Please print all of the material below, word for word.

--- start Dataset excerpts ---

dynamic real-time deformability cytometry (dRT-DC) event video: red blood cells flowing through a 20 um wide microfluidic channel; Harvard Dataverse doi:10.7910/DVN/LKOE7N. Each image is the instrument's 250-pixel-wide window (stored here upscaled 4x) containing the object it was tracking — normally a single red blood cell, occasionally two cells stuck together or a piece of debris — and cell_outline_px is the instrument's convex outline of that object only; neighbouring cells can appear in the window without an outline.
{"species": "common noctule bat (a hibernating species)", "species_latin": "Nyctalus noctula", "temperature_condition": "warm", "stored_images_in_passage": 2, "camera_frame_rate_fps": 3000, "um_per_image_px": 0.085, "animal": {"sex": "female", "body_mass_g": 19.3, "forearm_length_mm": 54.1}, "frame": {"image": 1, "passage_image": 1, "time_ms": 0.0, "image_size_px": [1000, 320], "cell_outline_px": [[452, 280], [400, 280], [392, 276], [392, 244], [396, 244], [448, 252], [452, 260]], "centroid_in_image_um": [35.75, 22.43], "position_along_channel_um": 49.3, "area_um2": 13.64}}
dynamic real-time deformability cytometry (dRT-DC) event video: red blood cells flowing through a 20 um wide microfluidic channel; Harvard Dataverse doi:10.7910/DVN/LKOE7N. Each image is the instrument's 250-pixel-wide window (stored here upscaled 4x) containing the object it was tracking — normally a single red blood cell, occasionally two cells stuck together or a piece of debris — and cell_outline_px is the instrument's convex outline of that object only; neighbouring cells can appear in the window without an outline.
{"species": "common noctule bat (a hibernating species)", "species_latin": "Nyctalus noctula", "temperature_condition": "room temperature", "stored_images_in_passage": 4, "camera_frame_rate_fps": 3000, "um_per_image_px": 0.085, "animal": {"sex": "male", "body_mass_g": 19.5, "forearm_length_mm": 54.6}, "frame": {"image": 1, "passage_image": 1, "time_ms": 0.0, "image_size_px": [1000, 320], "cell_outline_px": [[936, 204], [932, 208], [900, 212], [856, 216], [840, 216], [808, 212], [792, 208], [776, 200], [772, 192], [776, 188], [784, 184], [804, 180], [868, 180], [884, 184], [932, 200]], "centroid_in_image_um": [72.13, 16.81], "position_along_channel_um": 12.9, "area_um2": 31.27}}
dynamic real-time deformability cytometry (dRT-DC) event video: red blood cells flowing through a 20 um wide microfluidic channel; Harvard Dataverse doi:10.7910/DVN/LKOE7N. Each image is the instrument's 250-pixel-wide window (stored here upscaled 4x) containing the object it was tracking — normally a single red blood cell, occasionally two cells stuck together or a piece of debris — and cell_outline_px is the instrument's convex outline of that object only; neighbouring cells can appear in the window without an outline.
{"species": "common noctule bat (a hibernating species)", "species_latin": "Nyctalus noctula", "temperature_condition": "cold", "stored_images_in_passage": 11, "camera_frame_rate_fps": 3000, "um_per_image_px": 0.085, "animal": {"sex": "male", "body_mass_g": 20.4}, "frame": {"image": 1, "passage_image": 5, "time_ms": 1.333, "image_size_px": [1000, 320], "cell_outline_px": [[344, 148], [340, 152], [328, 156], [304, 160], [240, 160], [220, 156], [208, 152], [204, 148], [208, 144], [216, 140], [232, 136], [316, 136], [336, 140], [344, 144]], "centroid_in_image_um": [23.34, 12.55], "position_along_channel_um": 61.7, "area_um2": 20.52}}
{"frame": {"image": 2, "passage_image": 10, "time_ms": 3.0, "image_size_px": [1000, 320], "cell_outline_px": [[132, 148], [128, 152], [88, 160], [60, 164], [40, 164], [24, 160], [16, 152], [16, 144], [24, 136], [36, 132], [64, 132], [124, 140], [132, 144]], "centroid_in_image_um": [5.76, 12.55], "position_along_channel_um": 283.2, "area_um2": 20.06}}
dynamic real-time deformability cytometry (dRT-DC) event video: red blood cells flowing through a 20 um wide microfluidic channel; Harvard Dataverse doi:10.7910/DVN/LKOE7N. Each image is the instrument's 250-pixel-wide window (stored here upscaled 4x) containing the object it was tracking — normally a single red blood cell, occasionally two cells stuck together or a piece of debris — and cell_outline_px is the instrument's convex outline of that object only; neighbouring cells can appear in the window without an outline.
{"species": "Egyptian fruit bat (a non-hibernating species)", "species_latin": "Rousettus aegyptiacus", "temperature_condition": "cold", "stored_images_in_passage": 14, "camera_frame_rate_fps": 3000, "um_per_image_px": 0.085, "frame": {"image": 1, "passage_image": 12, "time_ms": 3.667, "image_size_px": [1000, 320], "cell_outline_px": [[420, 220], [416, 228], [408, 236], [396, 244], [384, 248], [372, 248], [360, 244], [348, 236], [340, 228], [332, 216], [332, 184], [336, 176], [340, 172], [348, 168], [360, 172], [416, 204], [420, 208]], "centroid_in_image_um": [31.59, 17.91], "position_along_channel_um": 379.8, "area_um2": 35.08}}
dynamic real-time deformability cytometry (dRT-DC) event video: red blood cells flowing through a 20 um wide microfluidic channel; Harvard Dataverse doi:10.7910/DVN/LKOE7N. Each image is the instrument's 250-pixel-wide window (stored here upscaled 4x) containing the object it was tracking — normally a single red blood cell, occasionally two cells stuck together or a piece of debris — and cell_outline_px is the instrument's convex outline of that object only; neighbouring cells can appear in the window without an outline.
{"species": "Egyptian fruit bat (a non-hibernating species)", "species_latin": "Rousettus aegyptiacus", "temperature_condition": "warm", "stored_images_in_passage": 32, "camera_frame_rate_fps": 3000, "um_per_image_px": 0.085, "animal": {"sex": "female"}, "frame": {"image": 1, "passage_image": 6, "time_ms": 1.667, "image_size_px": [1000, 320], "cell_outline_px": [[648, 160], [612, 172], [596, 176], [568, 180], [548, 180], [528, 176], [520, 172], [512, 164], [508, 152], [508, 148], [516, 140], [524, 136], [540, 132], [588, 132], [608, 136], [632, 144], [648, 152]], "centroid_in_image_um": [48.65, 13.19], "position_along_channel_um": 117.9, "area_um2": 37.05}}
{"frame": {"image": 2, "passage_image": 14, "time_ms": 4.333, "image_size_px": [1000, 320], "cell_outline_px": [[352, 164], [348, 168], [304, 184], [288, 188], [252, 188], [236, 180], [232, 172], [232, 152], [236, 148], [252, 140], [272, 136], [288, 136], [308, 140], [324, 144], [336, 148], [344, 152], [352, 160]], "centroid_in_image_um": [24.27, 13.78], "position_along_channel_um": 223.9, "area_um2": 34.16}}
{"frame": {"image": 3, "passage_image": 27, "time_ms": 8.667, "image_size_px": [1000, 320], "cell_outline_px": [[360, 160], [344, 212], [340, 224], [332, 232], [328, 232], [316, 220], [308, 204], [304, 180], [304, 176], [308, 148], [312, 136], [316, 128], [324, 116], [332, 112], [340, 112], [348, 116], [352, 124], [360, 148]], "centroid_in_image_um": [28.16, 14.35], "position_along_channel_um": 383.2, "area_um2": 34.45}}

--- end Dataset excerpts ---

**Written response**
dynamic real-time deformability cytometry (dRT-DC) event video: red blood cells flowing through a 20 um wide microfluidic channel; Harvard Dataverse doi:10.7910/DVN/LKOE7N. Each image is the instrument's 250-pixel-wide window (stored here upscaled 4x) containing the object it was tracking — normally a single red blood cell, occasionally two cells stuck together or a piece of debris — and cell_outline_px is the instrument's convex outline of that object only; neighbouring cells can appear in the window without an outline.
{"species": "common noctule bat (a hibernating species)", "species_latin": "Nyctalus noctula", "temperature_condition": "warm", "stored_images_in_passage": 2, "camera_frame_rate_fps": 3000, "um_per_image_px": 0.085, "animal": {"sex": "female", "body_mass_g": 19.3, "forearm_length_mm": 54.1}, "frame": {"image": 1, "passage_image": 1, "time_ms": 0.0, "image_size_px": [1000, 320], "cell_outline_px": [[452, 280], [400, 280], [392, 276], [392, 244], [396, 244], [448, 252], [452, 260]], "centroid_in_image_um": [35.75, 22.43], "position_along_channel_um": 49.3, "area_um2": 13.64}}
dynamic real-time deformability cytometry (dRT-DC) event video: red blood cells flowing through a 20 um wide microfluidic channel; Harvard Dataverse doi:10.7910/DVN/LKOE7N. Each image is the instrument's 250-pixel-wide window (stored here upscaled 4x) containing the object it was tracking — normally a single red blood cell, occasionally two cells stuck together or a piece of debris — and cell_outline_px is the instrument's convex outline of that object only; neighbouring cells can appear in the window without an outline.
{"species": "common noctule bat (a hibernating species)", "species_latin": "Nyctalus noctula", "temperature_condition": "room temperature", "stored_images_in_passage": 4, "camera_frame_rate_fps": 3000, "um_per_image_px": 0.085, "animal": {"sex": "male", "body_mass_g": 19.5, "forearm_length_mm": 54.6}, "frame": {"image": 1, "passage_image": 1, "time_ms": 0.0, "image_size_px": [1000, 320], "cell_outline_px": [[936, 204], [932, 208], [900, 212], [856, 216], [840, 216], [808, 212], [792, 208], [776, 200], [772, 192], [776, 188], [784, 184], [804, 180], [868, 180], [884, 184], [932, 200]], "centroid_in_image_um": [72.13, 16.81], "position_along_channel_um": 12.9, "area_um2": 31.27}}
dynamic real-time deformability cytometry (dRT-DC) event video: red blood cells flowing through a 20 um wide microfluidic channel; Harvard Dataverse doi:10.7910/DVN/LKOE7N. Each image is the instrument's 250-pixel-wide window (stored here upscaled 4x) containing the object it was tracking — normally a single red blood cell, occasionally two cells stuck together or a piece of debris — and cell_outline_px is the instrument's convex outline of that object only; neighbouring cells can appear in the window without an outline.
{"species": "common noctule bat (a hibernating species)", "species_latin": "Nyctalus noctula", "temperature_condition": "cold", "stored_images_in_passage": 11, "camera_frame_rate_fps": 3000, "um_per_image_px": 0.085, "animal": {"sex": "male", "body_mass_g": 20.4}, "frame": {"image": 1, "passage_image": 5, "time_ms": 1.333, "image_size_px": [1000, 320], "cell_outline_px": [[344, 148], [340, 152], [328, 156], [304, 160], [240, 160], [220, 156], [208, 152], [204, 148], [208, 144], [216, 140], [232, 136], [316, 136], [336, 140], [344, 144]], "centroid_in_image_um": [23.34, 12.55], "position_along_channel_um": 61.7, "area_um2": 20.52}}
{"frame": {"image": 2, "passage_image": 10, "time_ms": 3.0, "image_size_px": [1000, 320], "cell_outline_px": [[132, 148], [128, 152], [88, 160], [60, 164], [40, 164], [24, 160], [16, 152], [16, 144], [24, 136], [36, 132], [64, 132], [124, 140], [132, 144]], "centroid_in_image_um": [5.76, 12.55], "position_along_channel_um": 283.2, "area_um2": 20.06}}
dynamic real-time deformability cytometry (dRT-DC) event video: red blood cells flowing through a 20 um wide microfluidic channel; Harvard Dataverse doi:10.7910/DVN/LKOE7N. Each image is the instrument's 250-pixel-wide window (stored here upscaled 4x) containing the object it was tracking — normally a single red blood cell, occasionally two cells stuck together or a piece of debris — and cell_outline_px is the instrument's convex outline of that object only; neighbouring cells can appear in the window without an outline.
{"species": "Egyptian fruit bat (a non-hibernating species)", "species_latin": "Rousettus aegyptiacus", "temperature_condition": "cold", "stored_images_in_passage": 14, "camera_frame_rate_fps": 3000, "um_per_image_px": 0.085, "frame": {"image": 1, "passage_image": 12, "time_ms": 3.667, "image_size_px": [1000, 320], "cell_outline_px": [[420, 220], [416, 228], [408, 236], [396, 244], [384, 248], [372, 248], [360, 244], [348, 236], [340, 228], [332, 216], [332, 184], [336, 176], [340, 172], [348, 168], [360, 172], [416, 204], [420, 208]], "centroid_in_image_um": [31.59, 17.91], "position_along_channel_um": 379.8, "area_um2": 35.08}}
dynamic real-time deformability cytometry (dRT-DC) event video: red blood cells flowing through a 20 um wide microfluidic channel; Harvard Dataverse doi:10.7910/DVN/LKOE7N. Each image is the instrument's 250-pixel-wide window (stored here upscaled 4x) containing the object it was tracking — normally a single red blood cell, occasionally two cells stuck together or a piece of debris — and cell_outline_px is the instrument's convex outline of that object only; neighbouring cells can appear in the window without an outline.
{"species": "Egyptian fruit bat (a non-hibernating species)", "species_latin": "Rousettus aegyptiacus", "temperature_condition": "warm", "stored_images_in_passage": 32, "camera_frame_rate_fps": 3000, "um_per_image_px": 0.085, "animal": {"sex": "female"}, "frame": {"image": 1, "passage_image": 6, "time_ms": 1.667, "image_size_px": [1000, 320], "cell_outline_px": [[648, 160], [612, 172], [596, 176], [568, 180], [548, 180], [528, 176], [520, 172], [512, 164], [508, 152], [508, 148], [516, 140], [524, 136], [540, 132], [588, 132], [608, 136], [632, 144], [648, 152]], "centroid_in_image_um": [48.65, 13.19], "position_along_channel_um": 117.9, "area_um2": 37.05}}
{"frame": {"image": 2, "passage_image": 14, "time_ms": 4.333, "image_size_px": [1000, 320], "cell_outline_px": [[352, 164], [348, 168], [304, 184], [288, 188], [252, 188], [236, 180], [232, 172], [232, 152], [236, 148], [252, 140], [272, 136], [288, 136], [308, 140], [324, 144], [336, 148], [344, 152], [352, 160]], "centroid_in_image_um": [24.27, 13.78], "position_along_channel_um": 223.9, "area_um2": 34.16}}
{"frame": {"image": 3, "passage_image": 27, "time_ms": 8.667, "image_size_px": [1000, 320], "cell_outline_px": [[360, 160], [344, 212], [340, 224], [332, 232], [328, 232], [316, 220], [308, 204], [304, 180], [304, 176], [308, 148], [312, 136], [316, 128], [324, 116], [332, 112], [340, 112], [348, 116], [352, 124], [360, 148]], "centroid_in_image_um": [28.16, 14.35], "position_along_channel_um": 383.2, "area_um2": 34.45}}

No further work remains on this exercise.